Many cacti are drought-tolerant and can survive extreme heat and neglect, making them low-maintenance houseplants. Overwatering must be avoided as this will quickly kill cacti. Moreover, cactus seedlings require more care and must be avoided.

Because cacti have adapted to thrive in such dry environments, they require significantly less attention than other houseplants. So, if you tend to forget to water your plants, cacti are perfect for you!

When choosing the best beginner cactus, consider their watering and lighting requirements, as well as your environment. Some cacti, like the bunny ear cactus, prefer stronger sun than others and will need direct sunlight.

Pets and children must also be considered when purchasing your own beginner’s cactus. Unless these cacti are placed in a room completely free of curious children and furry loved ones, you’ll probably need to look into a cactus without spines.
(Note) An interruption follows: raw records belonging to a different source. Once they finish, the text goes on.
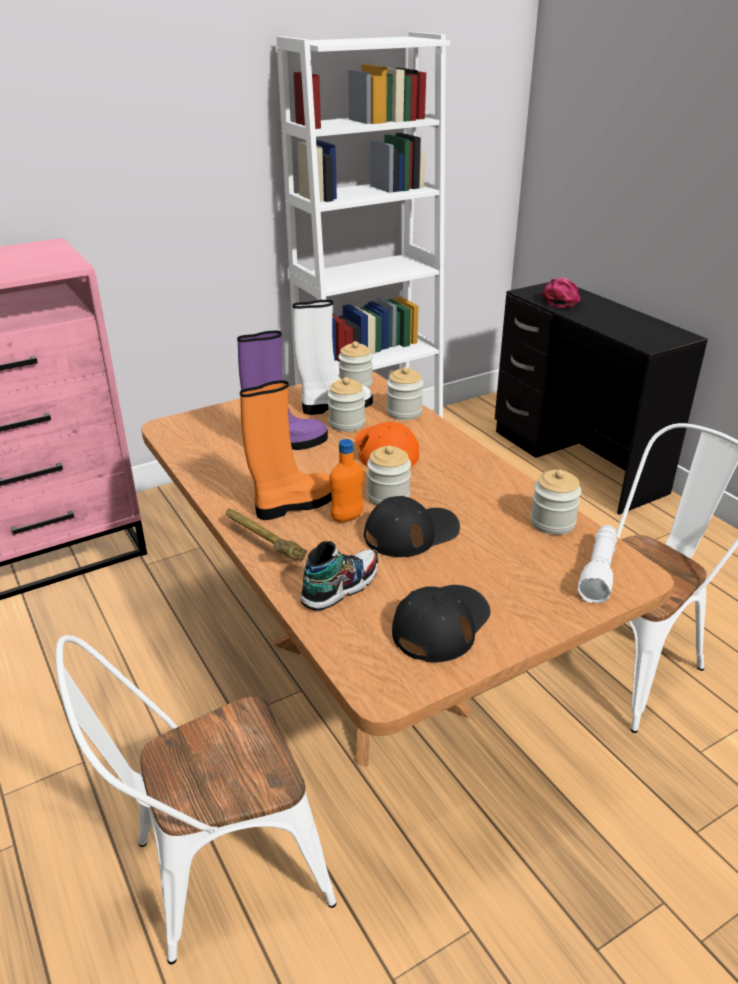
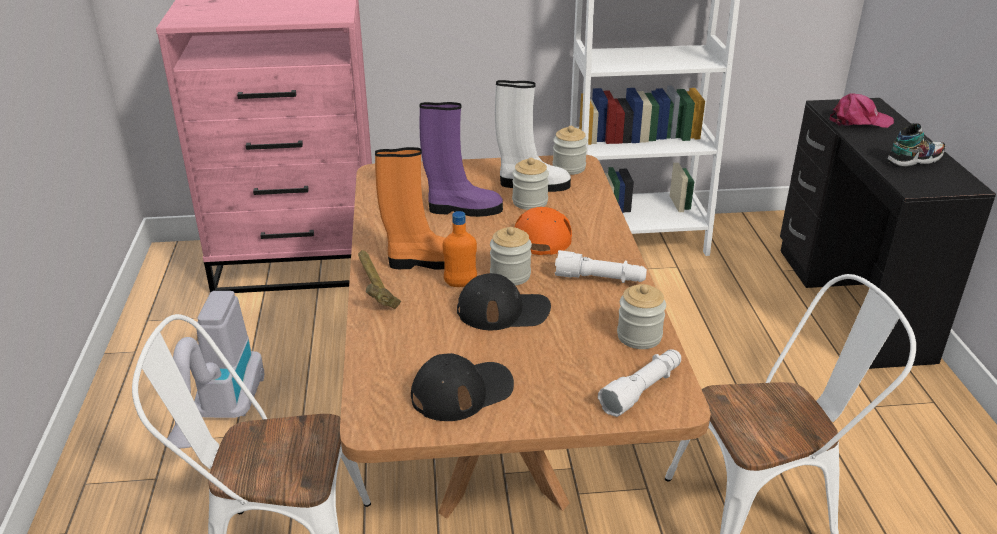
camera: 25 degrees right, 0 degrees up
shoe [301,541,379,611] -> shoe moved to [887,123,946,168]
jar [386,367,424,420] -> none
pink cap [541,277,581,308] -> pink cap turned 45 degrees clockwise [829,94,894,128]
none -> vacuum cleaner [163,291,264,448]
none -> white flashlight [555,250,647,283]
Cactus You Can Grow Indoors
Cactus You Can Grow Indoors

Some of the easiest cacti to grow indoors are the queen of the night cactus, the golden barrel cactus, and the mistletoe cactus. These cacti do not require frequent watering and will do just fine being watered no more than twice a month.
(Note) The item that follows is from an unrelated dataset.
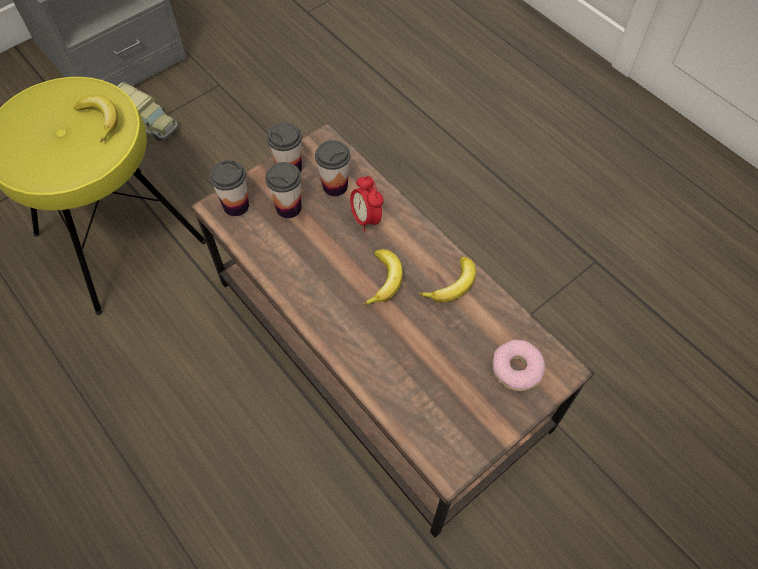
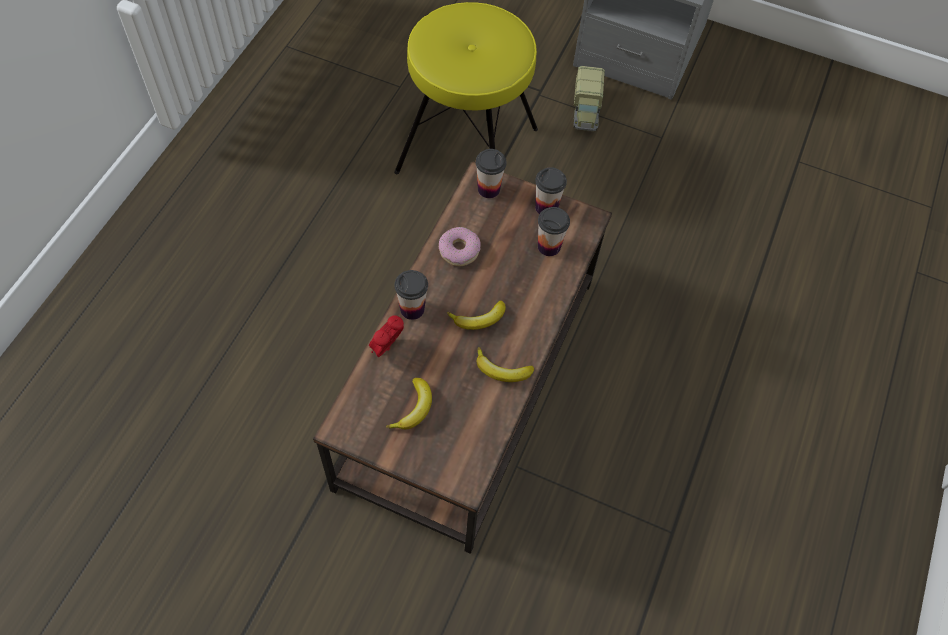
camera: 60 degrees right, 0 degrees up
banana [74,95,118,143] -> banana moved to [386,378,432,429]
cup [265,162,302,218] -> cup moved to [395,270,428,320]
alarm clock [350,176,384,232] -> alarm clock moved to [369,315,404,357]
donut [492,340,545,391] -> donut moved to [439,227,480,266]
A good reminder when caring for these cacti is to avoid overwatering them. They are, after all, low-maintenance!

It’s also important to mention that if you want a plant that can tolerate neglect, it’s best to avoid growing these cacti from seed.

Growing cacti from seed can be extremely rewarding but, of course, these seedlings will require much more care and attention. Instead, it’s best to only grow established cacti that you’re certain you can properly care for!


What are the cacti beginners should avoid?

The Blossfeldia ‘liliputana’ cactus is extremely sensitive to moisture and is difficult to care for. It is much smaller than other species and, as a result, is harder to monitor for potential pests and problems. This miniature cactus is highly vulnerable to overwatering and sunburn.

Are cacti poisonous?

Most cacti species are not toxic and instead rely on their spines and tough stems to discourage consumption from predators. However, some species are toxic to consume, such as the Euphorbia canariensis. This cactus contains poisonous latex and will cause diarrhea upon consumption.

Can cacti survive winter?

Most tropical cacti from hotter climates will not be able to endure low winter temperatures. But some varieties of the prickly pear cactus can survive temperatures as low as 15°F. Whether a cactus will survive winter frost depends on what type of cactus it is and other factors such as light and moisture.

Summary of Low Maintenance Cacti

There are many cacti available that are easy to grow and do not require much maintenance. Such cacti include the golden barrel cactus, Indian head cactus, monks hood cactus, moon cactus, Mexican fence post, peanut cactus, bunny ears, and rebutia cactus.

Some cacti are also spineless, which makes them even easier to grow and maintain. Examples of spineless cacti are the bishop’s cap cactus, Christmas cactus, heart hoya, mistletoe cactus, peyote, queen of the night, sand dollar cactus, and the zig zag cactus.